I have been very busy posting affirmation posts of late. I have not wanted to write about my mental health journey because I am trying to concentrate on finding the positives in my life and this is a 30 day challenge.
But I have needed to pour out some feelings today. It has been three weeks today since I was discharged from hospital for what is hopefully the final time. It certainly has not been all plain sailing. There have been mixed emotions and lots of negative headtalk. It has taken much courage from myself to steer through the dreadful dark cloud of negativity that I have dealt with. It is hard to not believe the rank and rancid thoughts your brain is telling you. I will share some of them for you. My brain tells me that I am an awful person who deserves no happiness. It tells me my kids and husband would be better off without me and sometimes it even tells me perhaps I should not be alive. I do not write this for your attention, sympathy or pity, but just to share and for your understanding. I can't help this headtalk. I have no control over it. I have learned skills to rationalise this talk but sometimes it is all encompassing.
I went for a walk on Tuesday morning after dropping the kids at school. It was a glorious day. In fact it was perfect. I was walking along the waterfront and all I could think was horrible horrible thoughts. Every step I took I fought my brain. I fought for mindfulness. I kept trying to turn the self-loathing hateful thoughts around and distract myself. Look at the sun sparkling on the water. You are hopeless. Smell the ocean breeze. How could anyone love you. Listen to the birds. Your family and friends don't want you. With every step, with every breath I was contradicting and fighting myself. It was not a pleasant peaceful walk. But I kept going and did not give in.

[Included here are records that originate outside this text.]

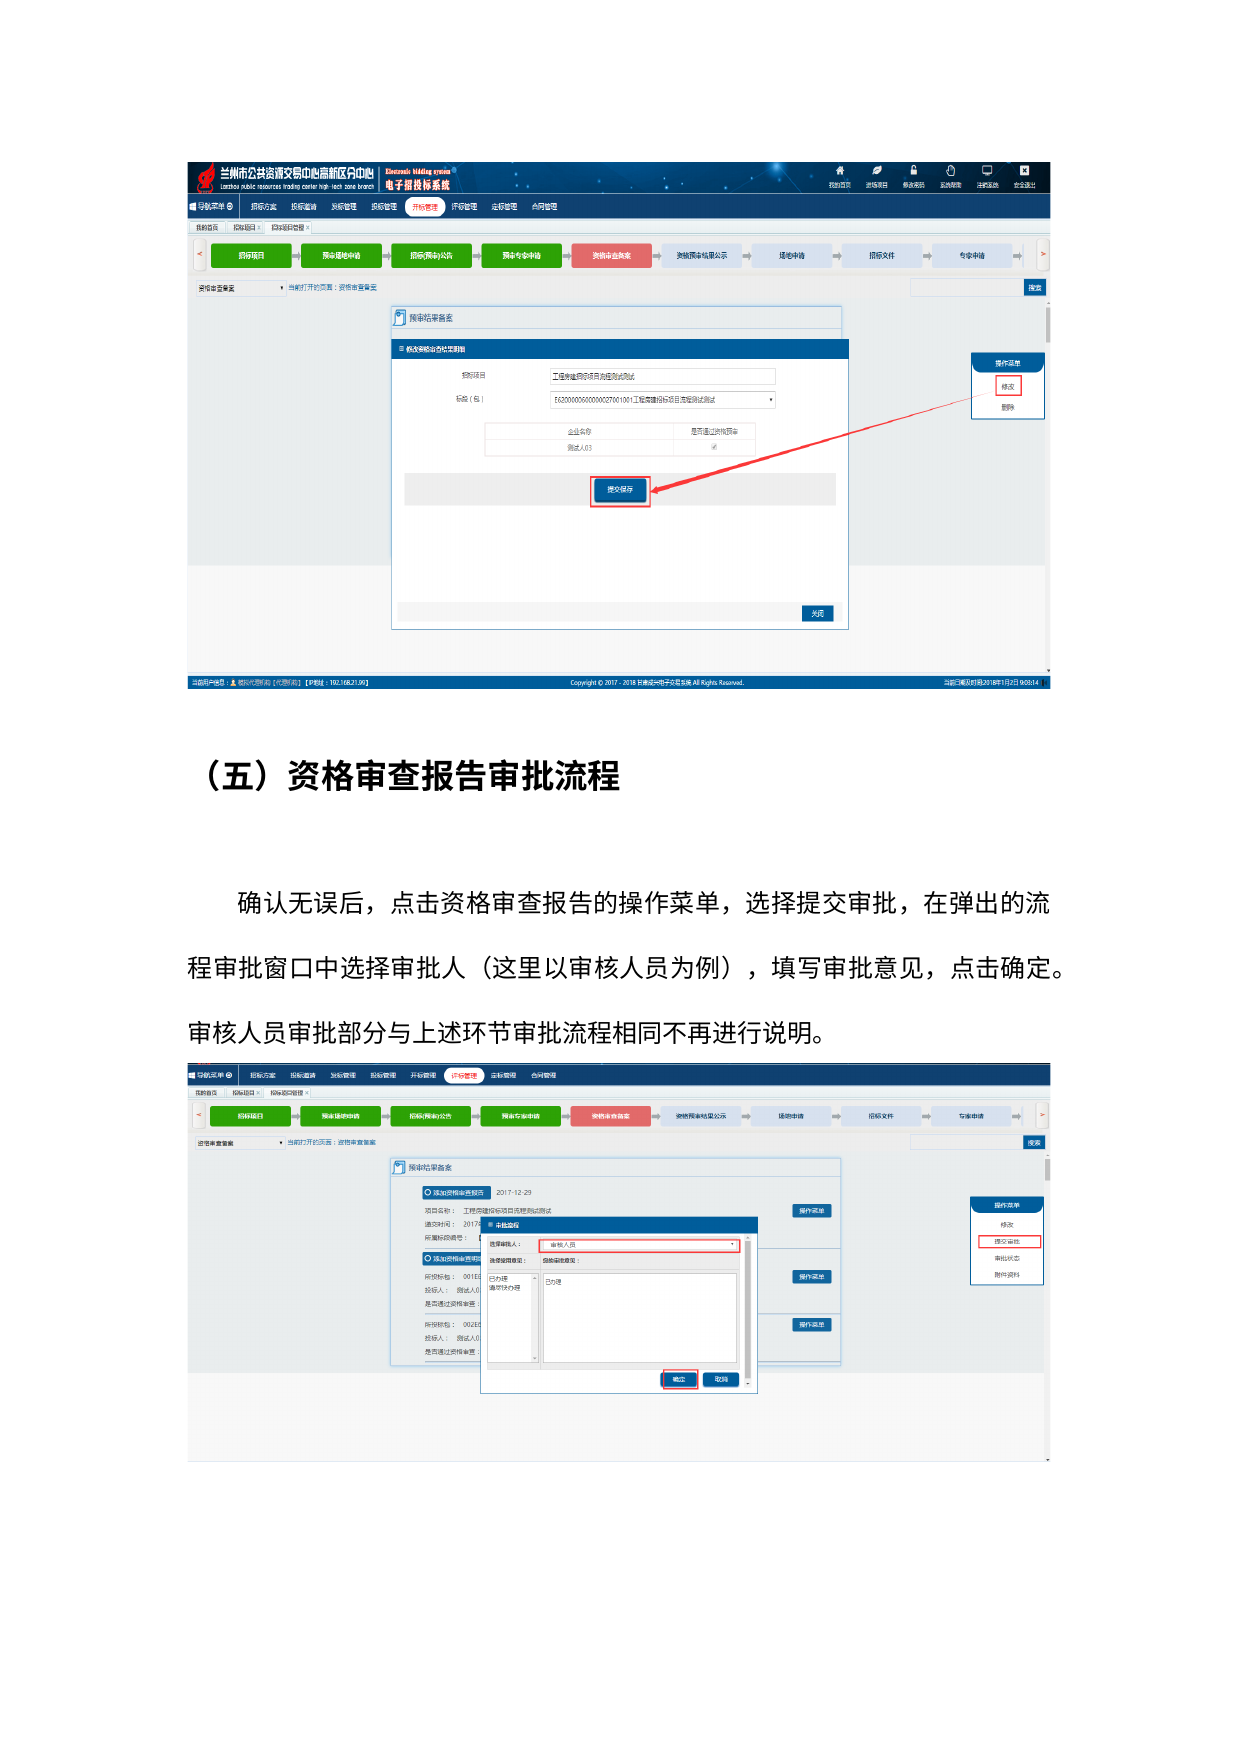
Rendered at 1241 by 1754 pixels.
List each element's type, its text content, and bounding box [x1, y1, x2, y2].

picture [187, 162, 1051, 689]
text 确认无误后，点击资格审查报告的操作菜单，选择提交审批，在弹出的流程审批窗口中选择审批人（这里以审核人员为例），填写审批意见，点击确定。审核人员审批部分与上述环节审批流程相同不再进行说明。 [187, 869, 1053, 1064]
picture [187, 1063, 1051, 1462]
subtitle 资格审查报告审批流程 [187, 742, 1053, 807]
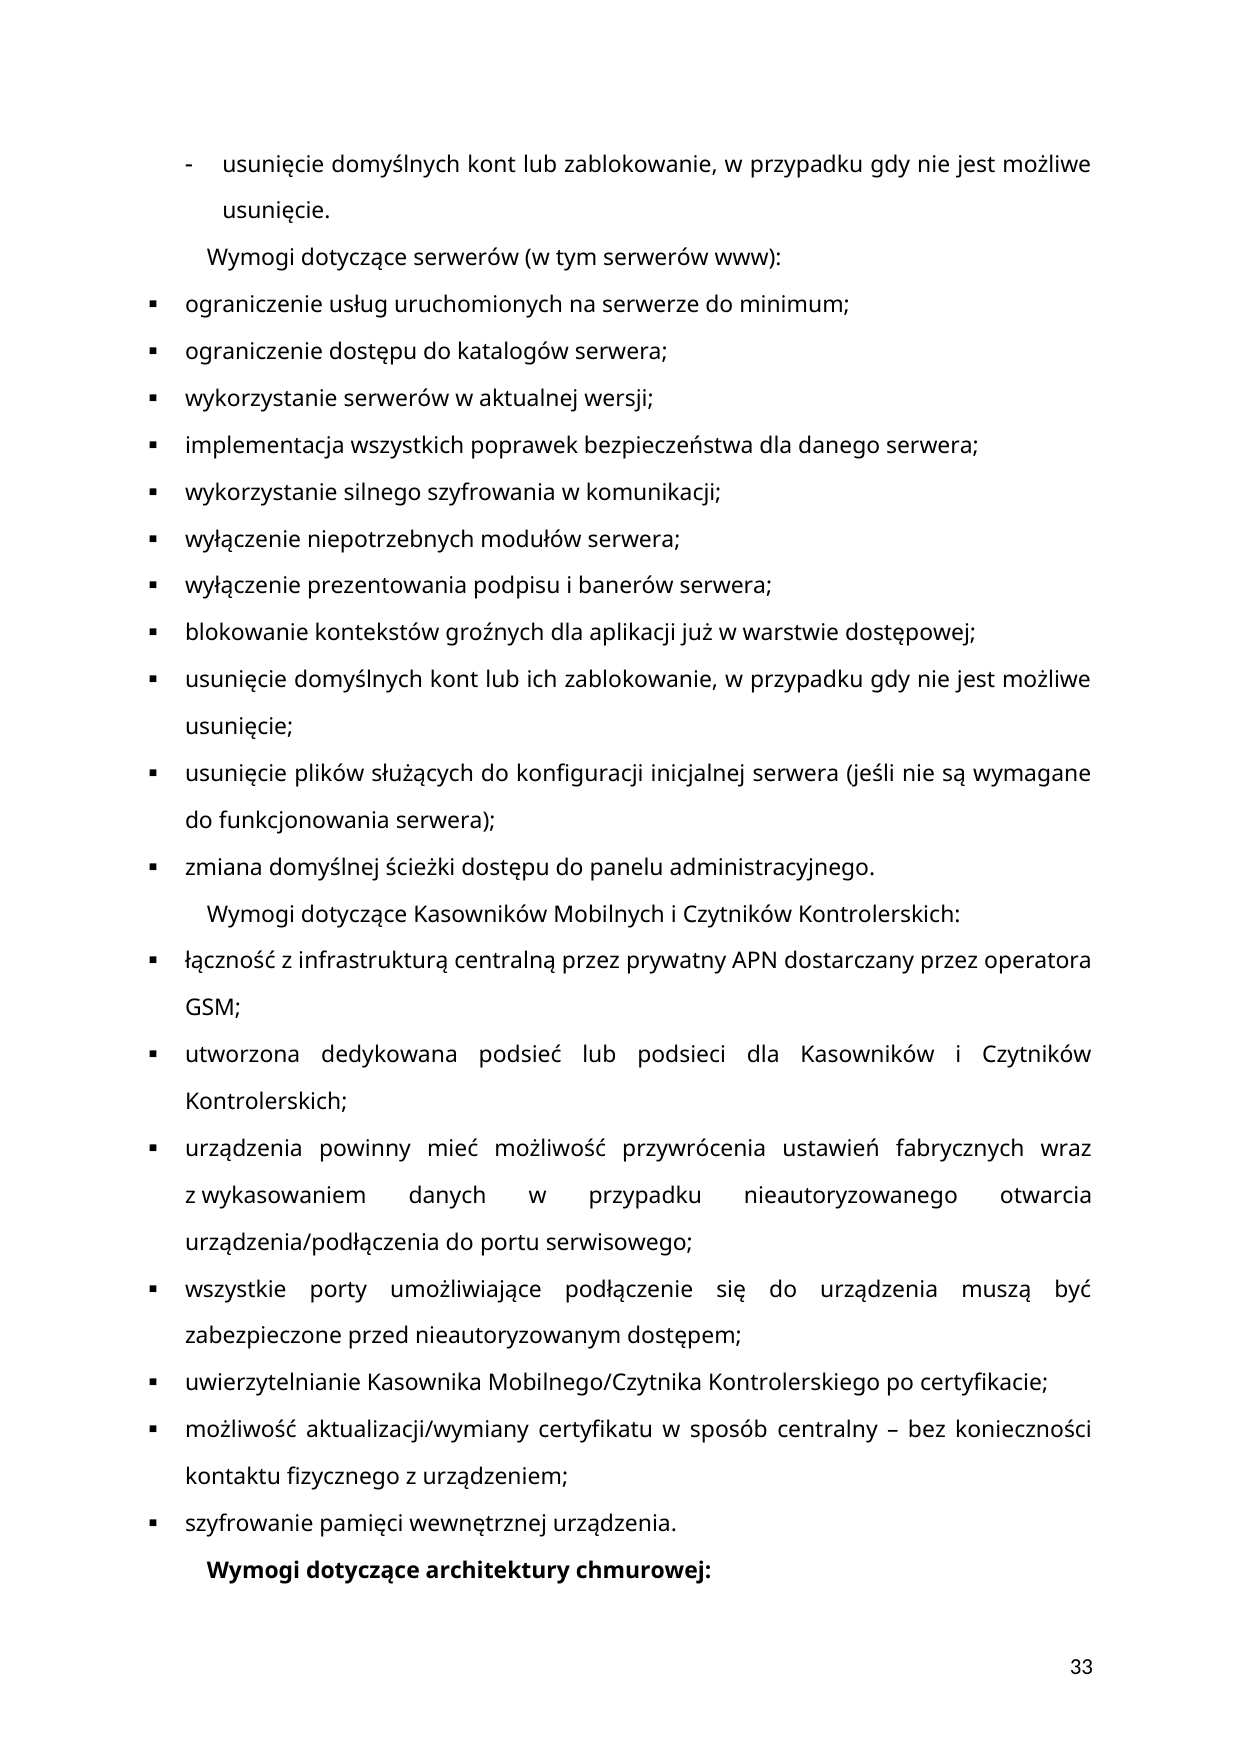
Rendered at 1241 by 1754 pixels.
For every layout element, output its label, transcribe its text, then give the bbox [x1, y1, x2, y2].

list usunięcie domyślnych kont lub zablokowanie, w przypadku gdy nie jest możliwe usunięcie. [185, 148, 1093, 226]
list wszystkie porty umożliwiające podłączenie się do urządzenia muszą być zabezpieczone przed nieautoryzowanym dostępem; [148, 1273, 1093, 1351]
list usunięcie domyślnych kont lub ich zablokowanie, w przypadku gdy nie jest możliwe usunięcie; [148, 663, 1093, 741]
list utworzona dedykowana podsieć lub podsieci dla Kasowników i Czytników Kontrolerskich; [148, 1038, 1093, 1116]
list uwierzytelnianie Kasownika Mobilnego/Czytnika Kontrolerskiego po certyfikacie; [148, 1366, 1093, 1398]
text Wymogi dotyczące architektury chmurowej: [148, 1554, 1093, 1585]
list blokowanie kontekstów groźnych dla aplikacji już w warstwie dostępowej; [148, 616, 1093, 648]
list łączność z infrastrukturą centralną przez prywatny APN dostarczany przez operatora GSM; [148, 944, 1093, 1023]
list wykorzystanie silnego szyfrowania w komunikacji; [148, 476, 1093, 507]
list wyłączenie niepotrzebnych modułów serwera; [148, 523, 1093, 554]
list wykorzystanie serwerów w aktualnej wersji; [148, 382, 1093, 413]
text Wymogi dotyczące serwerów (w tym serwerów www): [148, 241, 1093, 273]
list szyfrowanie pamięci wewnętrznej urządzenia. [148, 1507, 1093, 1538]
list możliwość aktualizacji/wymiany certyfikatu w sposób centralny – bez konieczności kontaktu fizycznego z urządzeniem; [148, 1413, 1093, 1491]
list zmiana domyślnej ścieżki dostępu do panelu administracyjnego. [148, 851, 1093, 882]
text Wymogi dotyczące Kasowników Mobilnych i Czytników Kontrolerskich: [148, 898, 1093, 929]
list ograniczenie dostępu do katalogów serwera; [148, 335, 1093, 366]
list urządzenia powinny mieć możliwość przywrócenia ustawień fabrycznych wraz z wykasowaniem danych w przypadku nieautoryzowanego otwarcia urządzenia/podłączenia do portu serwisowego; [148, 1132, 1093, 1257]
list implementacja wszystkich poprawek bezpieczeństwa dla danego serwera; [148, 429, 1093, 460]
list ograniczenie usług uruchomionych na serwerze do minimum; [148, 288, 1093, 319]
list wyłączenie prezentowania podpisu i banerów serwera; [148, 569, 1093, 601]
list usunięcie plików służących do konfiguracji inicjalnej serwera (jeśli nie są wymagane do funkcjonowania serwera); [148, 757, 1093, 835]
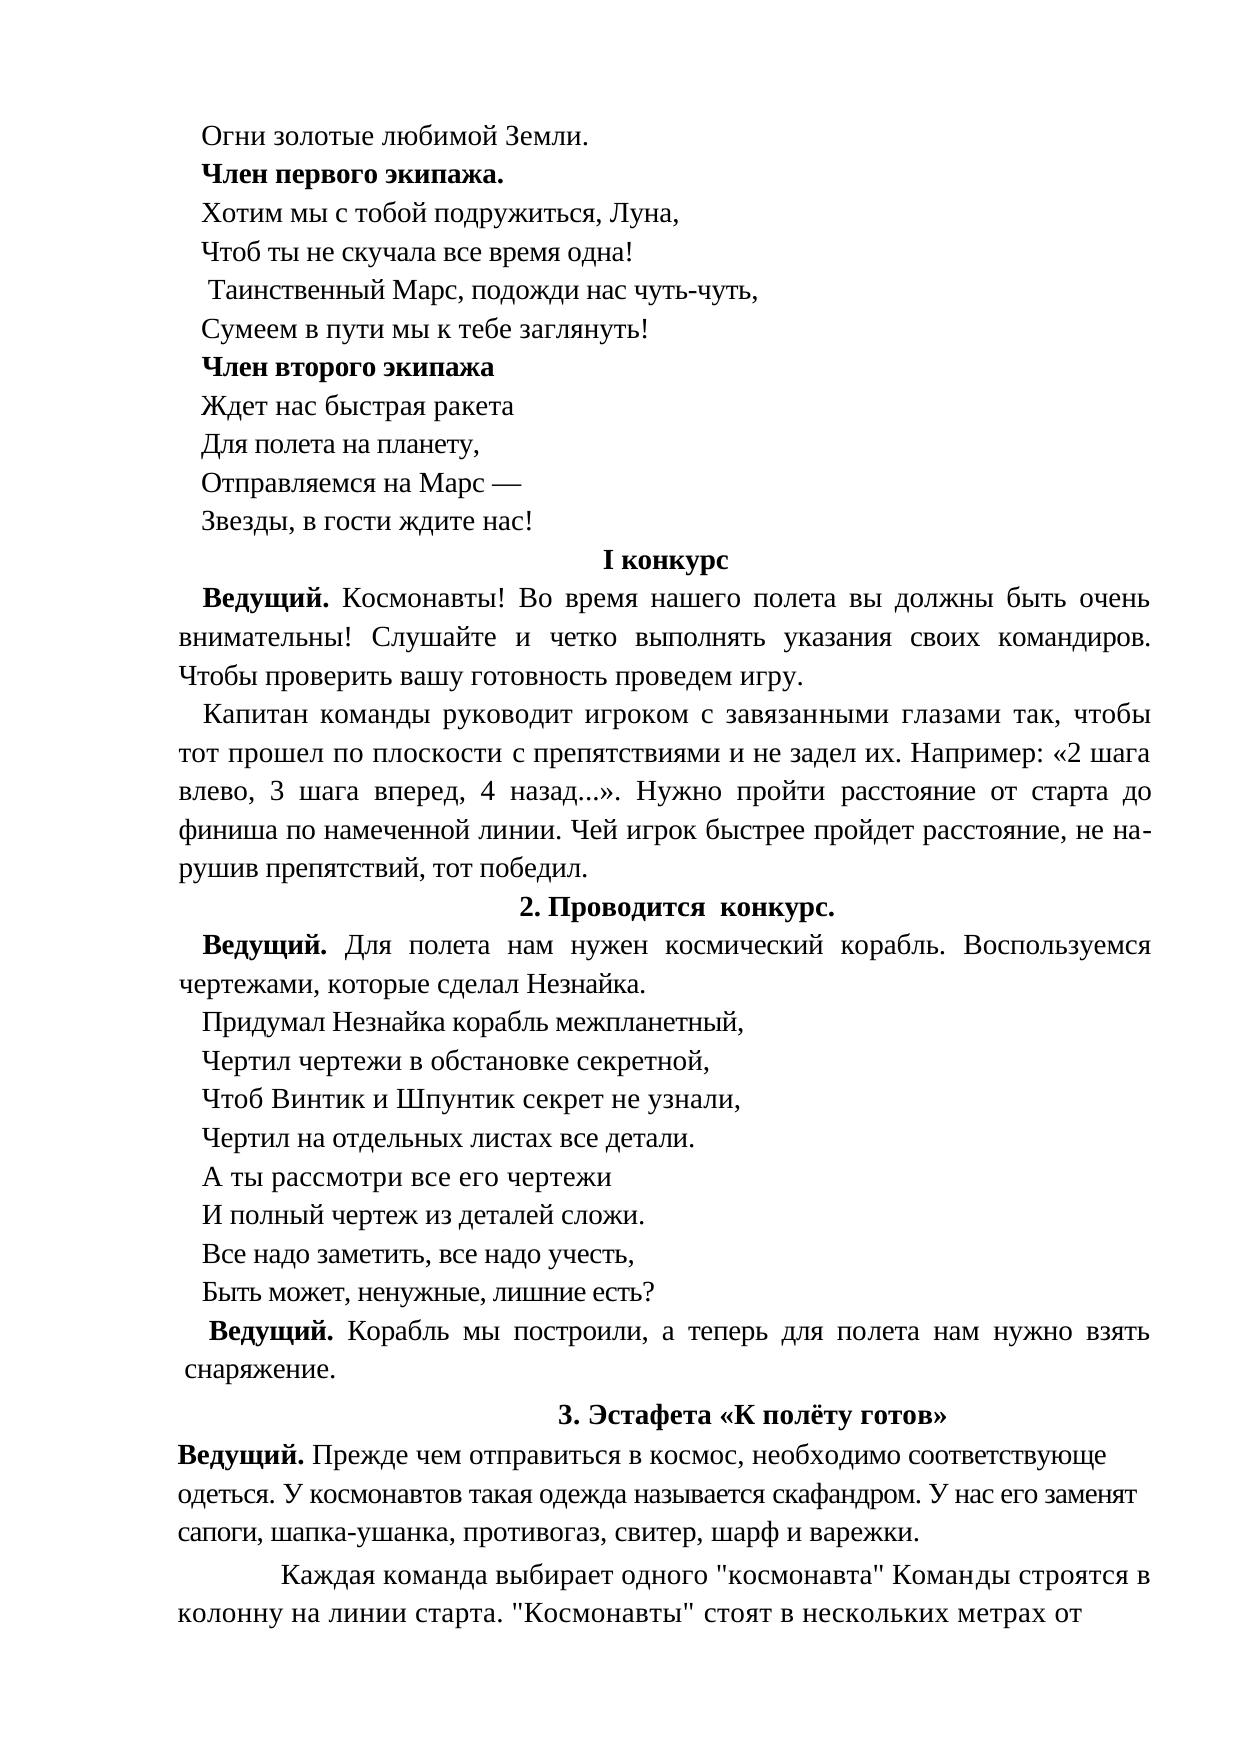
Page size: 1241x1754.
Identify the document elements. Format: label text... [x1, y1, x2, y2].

Last week it was looking pretty grim. It got to the point where I actually rang the hospital and I think if on that particular night had they had a bed I would have been re-admitted. In some ways I can say fortunately there was nothing available and I had to muddle through. It meant some change also to my personal routine. My poor husband had to spend a day at home to help keep me safe and he has now taken over dispensing all my medication.
It is awful when you are not in complete control of your own health. But the alternative is not good either. I got to a point where I was not safe managing the medication on my own. It took a full 48 hours for me to reach a level where I was back to almost the self I was when I came home from hospital three weeks ago.
I am still working through RET's which is Rational Emotive Thinking. I am trying to remember the CBT skills I learned and utilise them and turn my warped thinking around.
It has been a one step forward two steps back week but I am still here. I am still fighting and hopefully next week I will take two steps forward.
I write these truths because May is Mental Health awareness month. I totally am committed to my mental health and to removing the stigma attached to depression and mental illness. The people who seem the most odd to you are most likely the people who most need your tolerance, understanding and support. So for the rest of May if you could try to be more tolerant and understanding that would be awesome.